My zoom shot of Venus and Jupiter

Visited with my friend Michael tonight... haven't seen him in a very long time. Michael is a song writer/singer/producer. Very talented indeed. I have his cds and press release information. Tomorrow he and I are working a story for my readers...

While at Michael's he told me about the 2012 Jupiter and Venus Conjunction. We went outside and were watching it while it was still daylight. My camera couldn't pick them up at that time. A few hours later they really popped in the night sky... thanks Michael xK

Venus and Jupiter have been dancing toward each other in the night sky for months, and they'll finally come together this week in a dazzling show for skywatchers.

Beginning Monday night, the two brightest planets in the sky will be so close together that you'll be able to block both of them out with a few fingers held at arm's length.
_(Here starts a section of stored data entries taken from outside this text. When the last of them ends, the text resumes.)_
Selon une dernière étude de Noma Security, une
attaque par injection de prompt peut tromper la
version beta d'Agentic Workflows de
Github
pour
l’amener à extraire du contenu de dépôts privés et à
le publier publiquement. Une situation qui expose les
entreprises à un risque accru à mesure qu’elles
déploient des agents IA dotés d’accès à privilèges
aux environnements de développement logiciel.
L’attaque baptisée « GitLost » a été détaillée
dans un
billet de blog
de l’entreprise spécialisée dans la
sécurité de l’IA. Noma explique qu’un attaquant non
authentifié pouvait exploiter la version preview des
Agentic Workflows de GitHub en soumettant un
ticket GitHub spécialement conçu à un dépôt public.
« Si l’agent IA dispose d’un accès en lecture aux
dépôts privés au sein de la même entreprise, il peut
The celestial action peaks Thursday, when Venus and Jupiter line up in what's known as a planetary conjunction.

Venus-Jupiter conjunctions are fairly special events, occurring roughly every 13 months. And this one should be the best conjunction for several years to come for viewers in the Northern Hemisphere, experts say, because the two planets will be visible for so long in the evening sky. At mid-northern latitudes on Thursday, the pair should blaze bright over the western horizon for about four hours after sunset.

Though Jupiter is about 11 times wider than the roughly Earth-size Venus, Venus shines much more brightly than the gas giant from our perspective — about eight times more brightly this week, in fact.

That's because Venus is much closer to us than Jupiter is. On average, Earth orbits 93 million miles (150 million kilometers) from the sun, a distance defined as 1 astronomical unit (AU). Venus zips around our star at about 0.72 AU, while Jupiter is found roughly 5.2 AU away from the sun.